-- Input for this task follows --
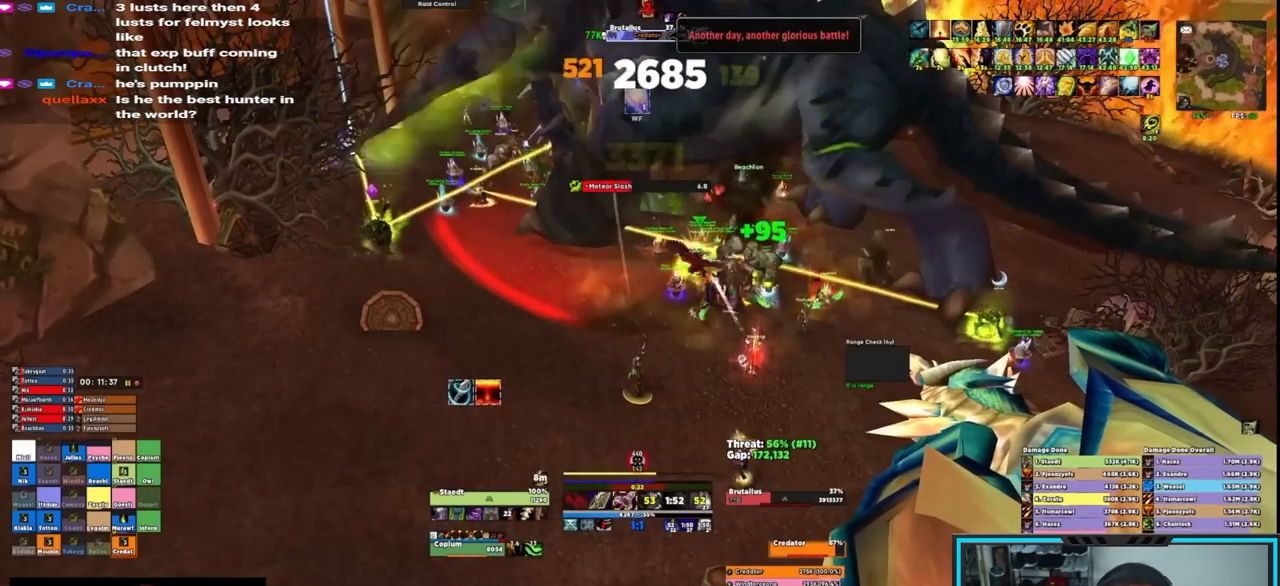
{"keys": ["e"], "mouse": ["right"], "events": [[50, "e", "down"], [133, "e", "up"], [183, "e", "down"], [283, "e", "up"], [333, "e", "down"], [433, "e", "up"], [467, "e", "down"]]}
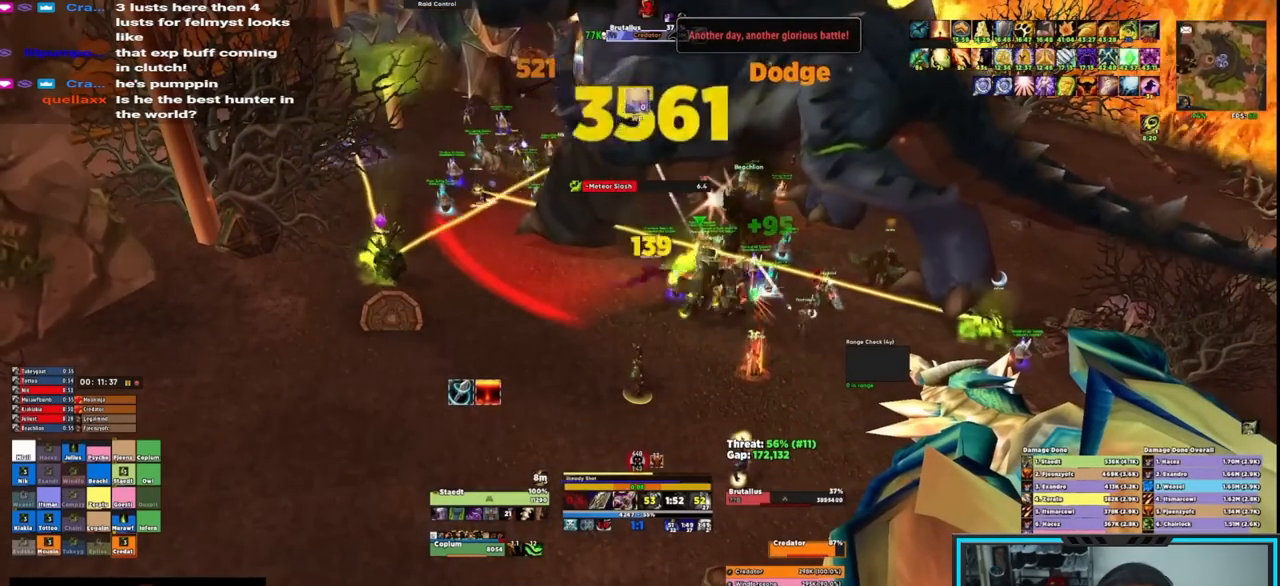
{"keys": ["e"], "mouse": ["right"], "events": [[67, "e", "up"], [117, "e", "down"], [200, "e", "up"], [250, "e", "down"], [350, "e", "up"], [400, "e", "down"]]}
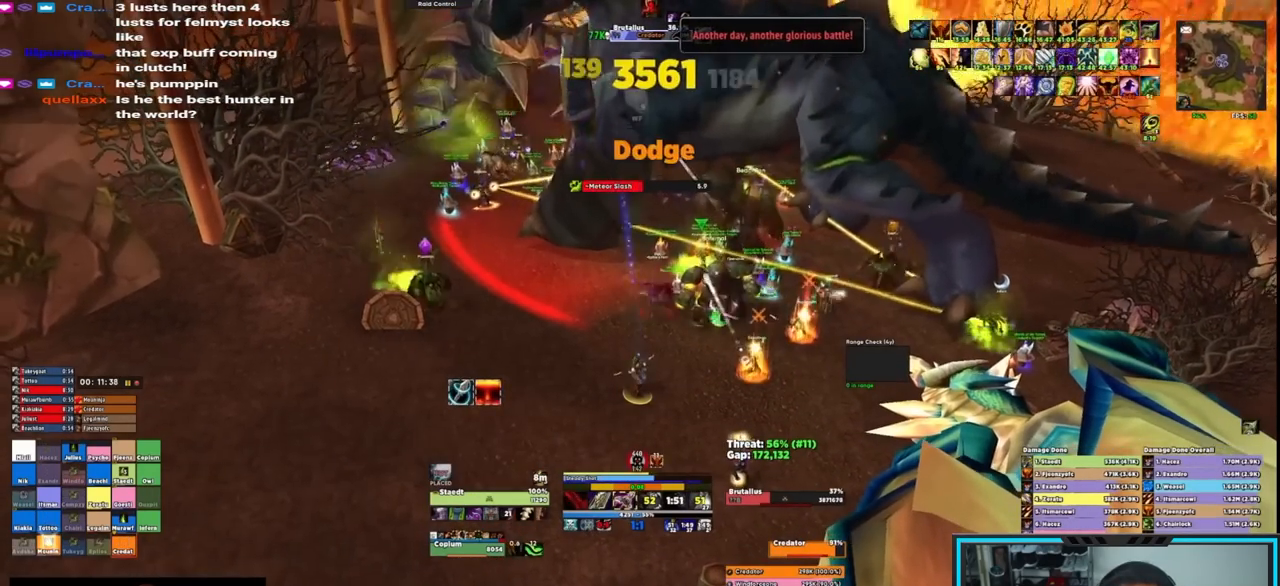
{"keys": ["s"], "mouse": ["right", "mb4"], "events": [[33, "e", "up"], [367, "w", "down"], [467, "e", "down"], [467, "mouse_mb4", "down"], [467, "w", "up"], [500, "e", "up"], [500, "s", "down"]]}
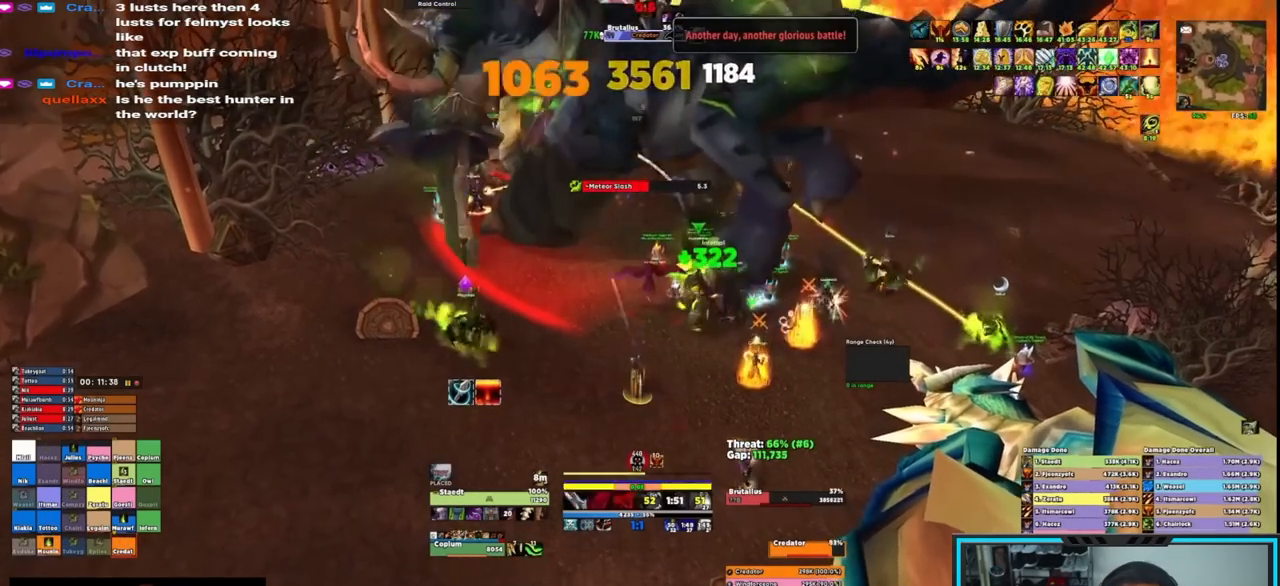
{"keys": ["e"], "mouse": ["right"], "events": [[50, "mouse_mb4", "up"], [100, "e", "down"], [150, "e", "up"], [183, "s", "up"], [233, "e", "down"], [283, "e", "up"], [333, "e", "down"], [417, "e", "up"], [467, "e", "down"]]}
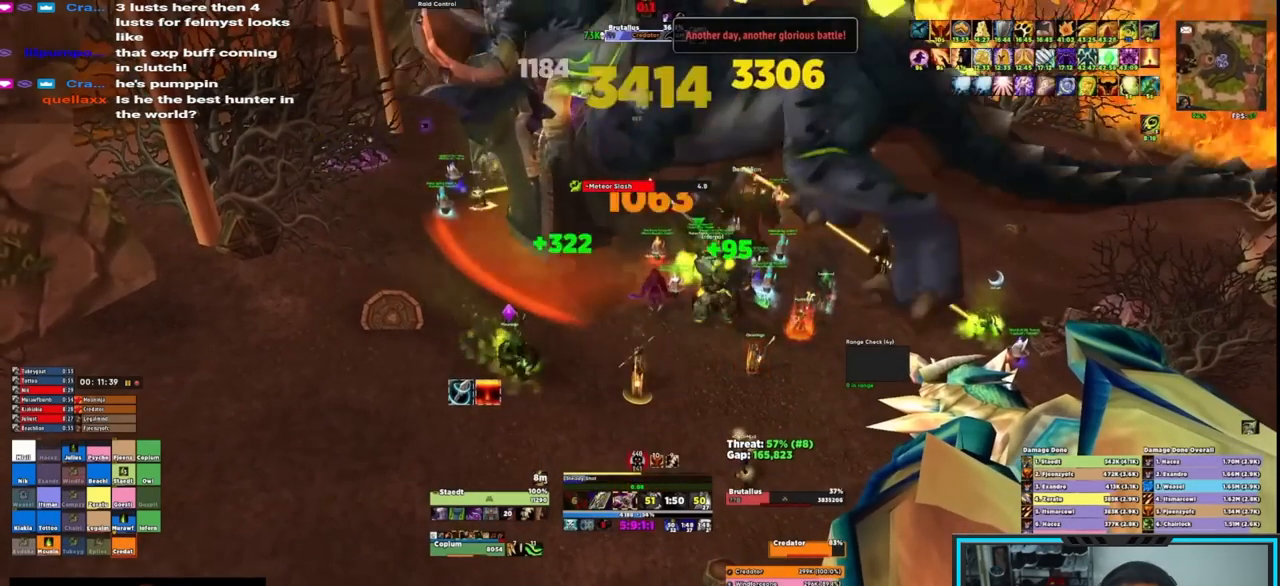
{"keys": ["e"], "mouse": ["right"], "events": [[67, "e", "up"], [117, "e", "down"], [150, "e", "up"], [217, "e", "down"], [300, "e", "up"], [350, "e", "down"], [400, "e", "up"], [483, "e", "down"]]}
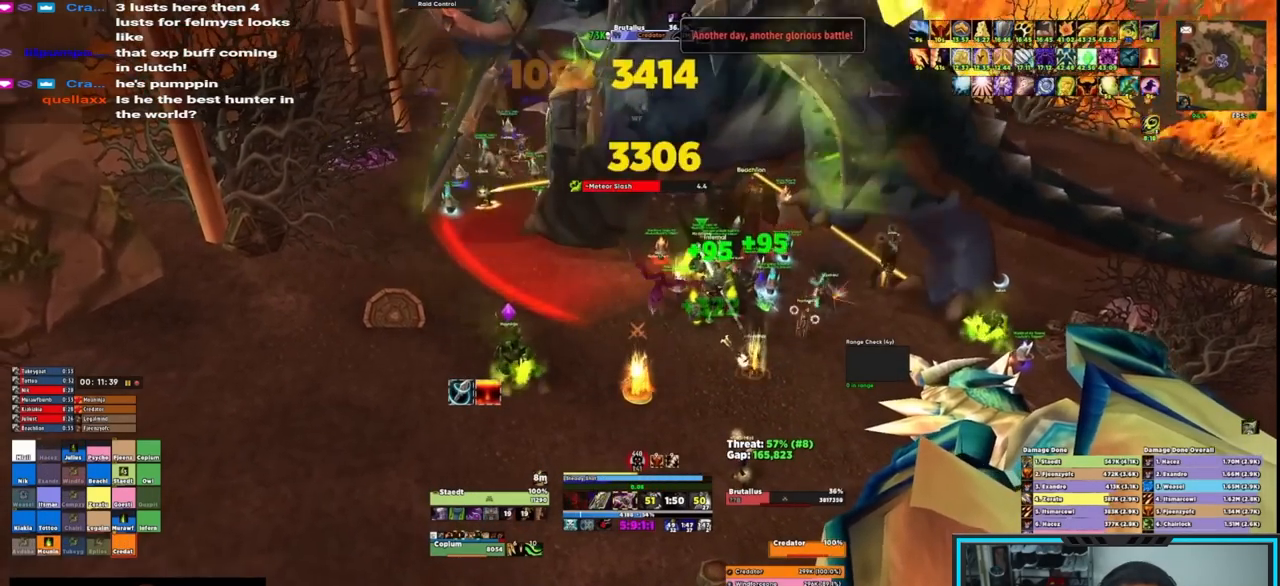
{"keys": [], "mouse": ["right"], "events": [[33, "e", "up"], [133, "e", "down"], [233, "e", "up"], [267, "e", "down"], [367, "e", "up"], [417, "e", "down"], [500, "e", "up"]]}
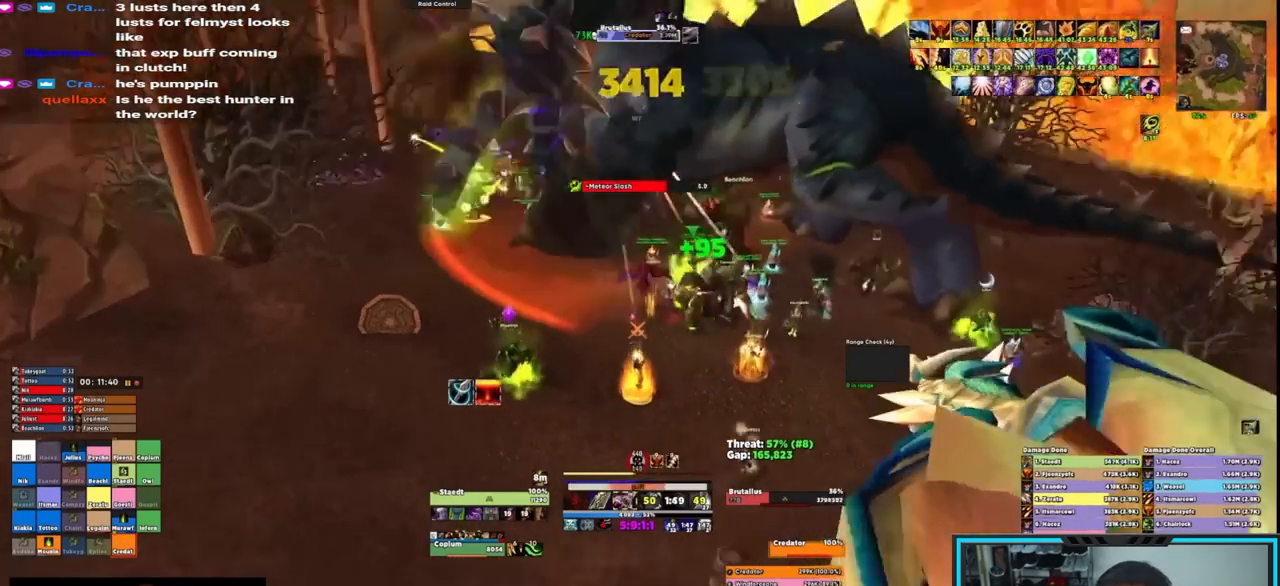
{"keys": [], "mouse": ["right"], "events": [[50, "e", "down"], [150, "e", "up"], [200, "e", "down"], [233, "e", "up"], [283, "e", "down"], [417, "e", "up"]]}
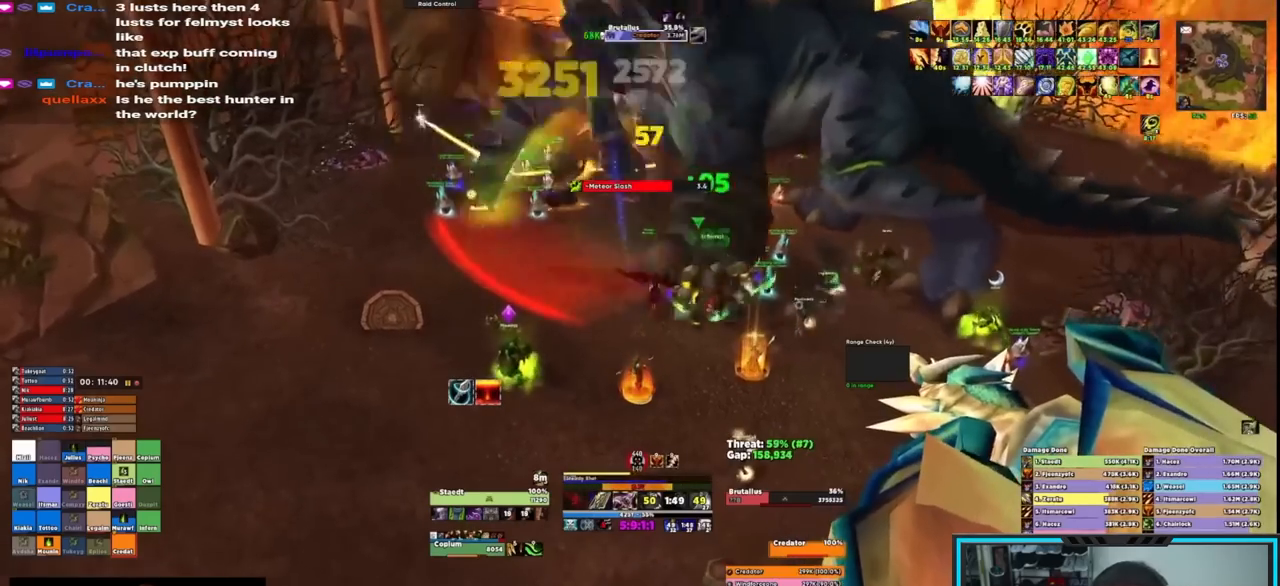
{"keys": [], "mouse": ["right"], "events": []}
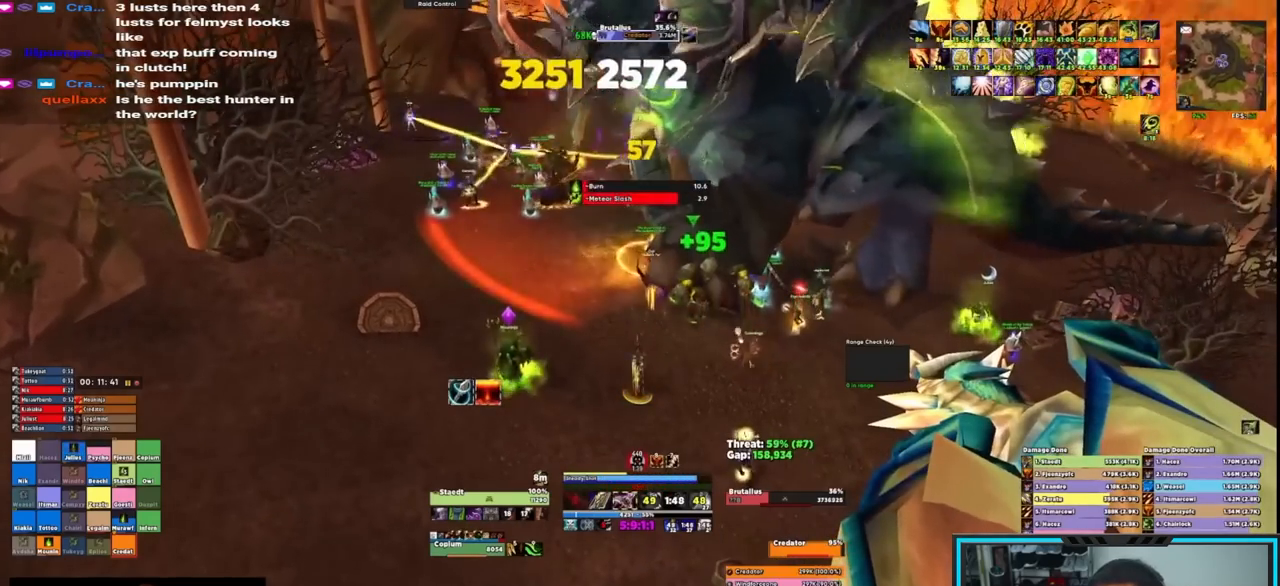
{"keys": ["e"], "mouse": ["right"], "events": [[133, "w", "down"], [233, "mouse_mb4", "down"], [233, "w", "up"], [267, "e", "down"], [267, "s", "down"], [317, "e", "up"], [367, "e", "down"], [367, "mouse_mb4", "up"], [417, "s", "up"], [450, "e", "up"], [500, "e", "down"]]}
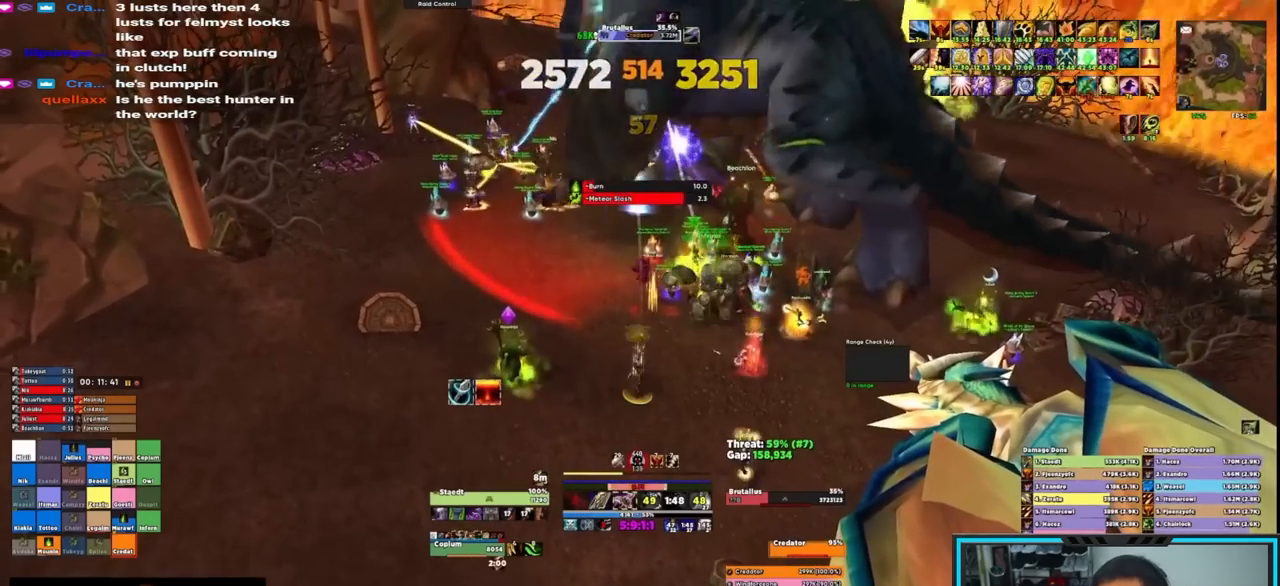
{"keys": [], "mouse": ["right"], "events": [[100, "e", "up"], [133, "e", "down"], [233, "e", "up"], [300, "e", "down"], [333, "e", "up"], [383, "e", "down"], [483, "e", "up"]]}
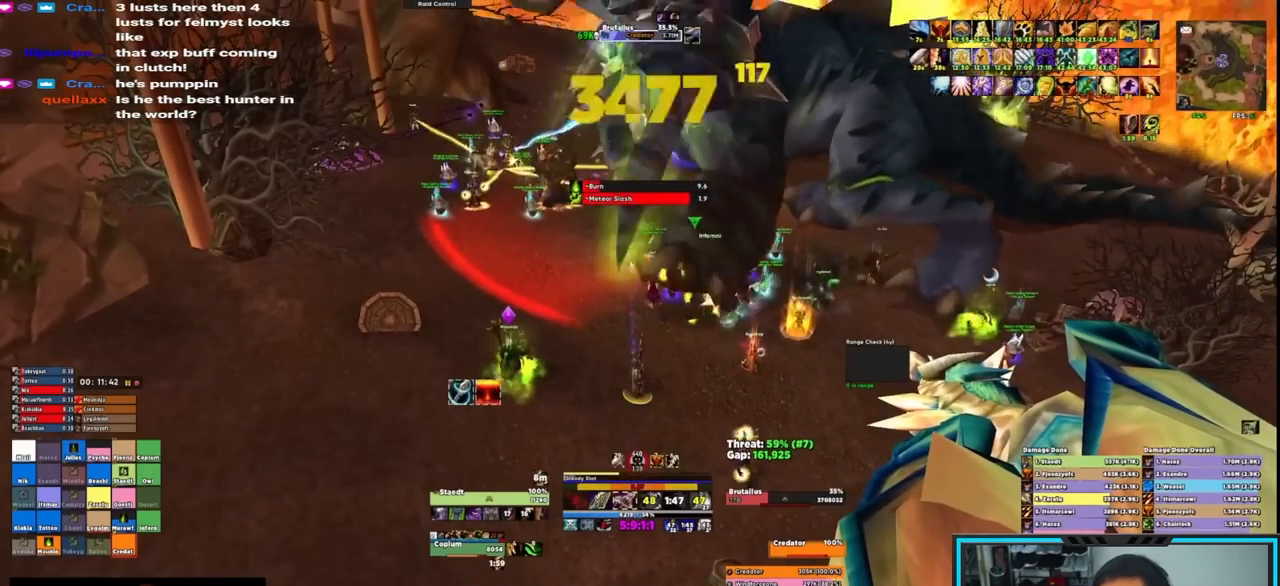
{"keys": [], "mouse": ["right"], "events": [[33, "e", "down"], [117, "e", "up"], [167, "e", "down"], [200, "e", "up"]]}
-- Input for this task concluded --
What this task involves:
Each line above should be output exactly, apart from the pictures.

Exercise response:
{"keys": ["e"], "mouse": ["right"], "events": [[50, "e", "down"], [133, "e", "up"], [183, "e", "down"], [283, "e", "up"], [333, "e", "down"], [433, "e", "up"], [467, "e", "down"]]}
{"keys": ["e"], "mouse": ["right"], "events": [[67, "e", "up"], [117, "e", "down"], [200, "e", "up"], [250, "e", "down"], [350, "e", "up"], [400, "e", "down"]]}
{"keys": ["s"], "mouse": ["right", "mb4"], "events": [[33, "e", "up"], [367, "w", "down"], [467, "e", "down"], [467, "mouse_mb4", "down"], [467, "w", "up"], [500, "e", "up"], [500, "s", "down"]]}
{"keys": ["e"], "mouse": ["right"], "events": [[50, "mouse_mb4", "up"], [100, "e", "down"], [150, "e", "up"], [183, "s", "up"], [233, "e", "down"], [283, "e", "up"], [333, "e", "down"], [417, "e", "up"], [467, "e", "down"]]}
{"keys": ["e"], "mouse": ["right"], "events": [[67, "e", "up"], [117, "e", "down"], [150, "e", "up"], [217, "e", "down"], [300, "e", "up"], [350, "e", "down"], [400, "e", "up"], [483, "e", "down"]]}
{"keys": [], "mouse": ["right"], "events": [[33, "e", "up"], [133, "e", "down"], [233, "e", "up"], [267, "e", "down"], [367, "e", "up"], [417, "e", "down"], [500, "e", "up"]]}
{"keys": [], "mouse": ["right"], "events": [[50, "e", "down"], [150, "e", "up"], [200, "e", "down"], [233, "e", "up"], [283, "e", "down"], [417, "e", "up"]]}
{"keys": [], "mouse": ["right"], "events": []}
{"keys": ["e"], "mouse": ["right"], "events": [[133, "w", "down"], [233, "mouse_mb4", "down"], [233, "w", "up"], [267, "e", "down"], [267, "s", "down"], [317, "e", "up"], [367, "e", "down"], [367, "mouse_mb4", "up"], [417, "s", "up"], [450, "e", "up"], [500, "e", "down"]]}
{"keys": [], "mouse": ["right"], "events": [[100, "e", "up"], [133, "e", "down"], [233, "e", "up"], [300, "e", "down"], [333, "e", "up"], [383, "e", "down"], [483, "e", "up"]]}
{"keys": [], "mouse": ["right"], "events": [[33, "e", "down"], [117, "e", "up"], [167, "e", "down"], [200, "e", "up"]]}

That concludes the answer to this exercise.